--- START ---

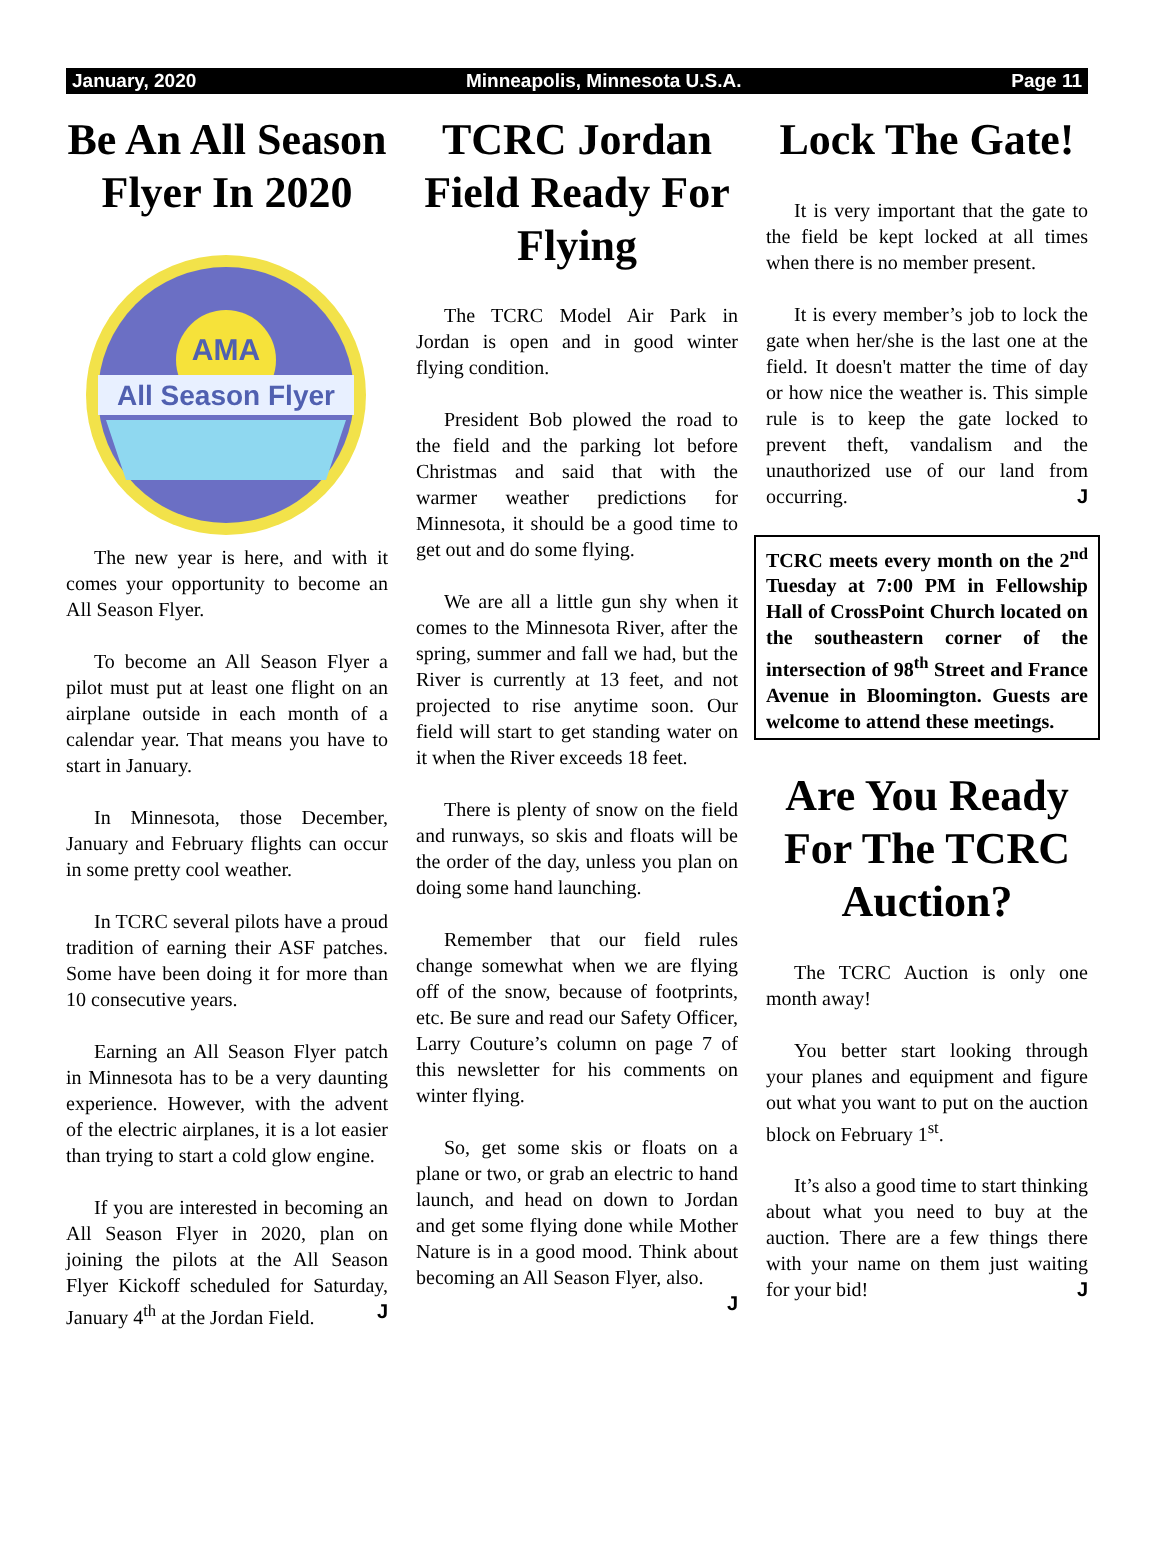January, 2020 Minneapolis, Minnesota U.S.A. Page 11
Be An All Season Flyer In 2020
AMA
All Season Flyer
The new year is here, and with it comes your opportunity to become an All Season Flyer.
To become an All Season Flyer a pilot must put at least one flight on an airplane outside in each month of a calendar year. That means you have to start in January.
In Minnesota, those December, January and February flights can occur in some pretty cool weather.
In TCRC several pilots have a proud tradition of earning their ASF patches. Some have been doing it for more than 10 consecutive years.
Earning an All Season Flyer patch in Minnesota has to be a very daunting experience. However, with the advent of the electric airplanes, it is a lot easier than trying to start a cold glow engine.
If you are interested in becoming an All Season Flyer in 2020, plan on joining the pilots at the All Season Flyer Kickoff scheduled for Saturday, January 4<sup>th</sup> at the Jordan Field. J
TCRC Jordan Field Ready For Flying
The TCRC Model Air Park in Jordan is open and in good winter flying condition.
President Bob plowed the road to the field and the parking lot before Christmas and said that with the warmer weather predictions for Minnesota, it should be a good time to get out and do some flying.
We are all a little gun shy when it comes to the Minnesota River, after the spring, summer and fall we had, but the River is currently at 13 feet, and not projected to rise anytime soon. Our field will start to get standing water on it when the River exceeds 18 feet.
There is plenty of snow on the field and runways, so skis and floats will be the order of the day, unless you plan on doing some hand launching.
Remember that our field rules change somewhat when we are flying off of the snow, because of footprints, etc. Be sure and read our Safety Officer, Larry Couture’s column on page 7 of this newsletter for his comments on winter flying.
So, get some skis or floats on a plane or two, or grab an electric to hand launch, and head on down to Jordan and get some flying done while Mother Nature is in a good mood. Think about becoming an All Season Flyer, also. J
Lock The Gate!
It is very important that the gate to the field be kept locked at all times when there is no member present.
It is every member’s job to lock the gate when her/she is the last one at the field. It doesn't matter the time of day or how nice the weather is. This simple rule is to keep the gate locked to prevent theft, vandalism and the unauthorized use of our land from occurring. J
TCRC meets every month on the 2<sup>nd</sup> Tuesday at 7:00 PM in Fellowship Hall of CrossPoint Church located on the southeastern corner of the intersection of 98<sup>th</sup> Street and France Avenue in Bloomington. Guests are welcome to attend these meetings.
Are You Ready For The TCRC Auction?
The TCRC Auction is only one month away!
You better start looking through your planes and equipment and figure out what you want to put on the auction block on February 1<sup>st</sup>.
It’s also a good time to start thinking about what you need to buy at the auction. There are a few things there with your name on them just waiting for your bid! J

--- END ---

[Your assignment]
Output nothing but the entries above, exactly, once the pictures are removed.

[Answer to this exercise]
January, 2020 Minneapolis, Minnesota U.S.A. Page 11
Be An All Season Flyer In 2020
AMA
All Season Flyer
The new year is here, and with it comes your opportunity to become an All Season Flyer.
To become an All Season Flyer a pilot must put at least one flight on an airplane outside in each month of a calendar year. That means you have to start in January.
In Minnesota, those December, January and February flights can occur in some pretty cool weather.
In TCRC several pilots have a proud tradition of earning their ASF patches. Some have been doing it for more than 10 consecutive years.
Earning an All Season Flyer patch in Minnesota has to be a very daunting experience. However, with the advent of the electric airplanes, it is a lot easier than trying to start a cold glow engine.
If you are interested in becoming an All Season Flyer in 2020, plan on joining the pilots at the All Season Flyer Kickoff scheduled for Saturday, January 4<sup>th</sup> at the Jordan Field. J
TCRC Jordan Field Ready For Flying
The TCRC Model Air Park in Jordan is open and in good winter flying condition.
President Bob plowed the road to the field and the parking lot before Christmas and said that with the warmer weather predictions for Minnesota, it should be a good time to get out and do some flying.
We are all a little gun shy when it comes to the Minnesota River, after the spring, summer and fall we had, but the River is currently at 13 feet, and not projected to rise anytime soon. Our field will start to get standing water on it when the River exceeds 18 feet.
There is plenty of snow on the field and runways, so skis and floats will be the order of the day, unless you plan on doing some hand launching.
Remember that our field rules change somewhat when we are flying off of the snow, because of footprints, etc. Be sure and read our Safety Officer, Larry Couture’s column on page 7 of this newsletter for his comments on winter flying.
So, get some skis or floats on a plane or two, or grab an electric to hand launch, and head on down to Jordan and get some flying done while Mother Nature is in a good mood. Think about becoming an All Season Flyer, also. J
Lock The Gate!
It is very important that the gate to the field be kept locked at all times when there is no member present.
It is every member’s job to lock the gate when her/she is the last one at the field. It doesn't matter the time of day or how nice the weather is. This simple rule is to keep the gate locked to prevent theft, vandalism and the unauthorized use of our land from occurring. J
TCRC meets every month on the 2<sup>nd</sup> Tuesday at 7:00 PM in Fellowship Hall of CrossPoint Church located on the southeastern corner of the intersection of 98<sup>th</sup> Street and France Avenue in Bloomington. Guests are welcome to attend these meetings.
Are You Ready For The TCRC Auction?
The TCRC Auction is only one month away!
You better start looking through your planes and equipment and figure out what you want to put on the auction block on February 1<sup>st</sup>.
It’s also a good time to start thinking about what you need to buy at the auction. There are a few things there with your name on them just waiting for your bid! J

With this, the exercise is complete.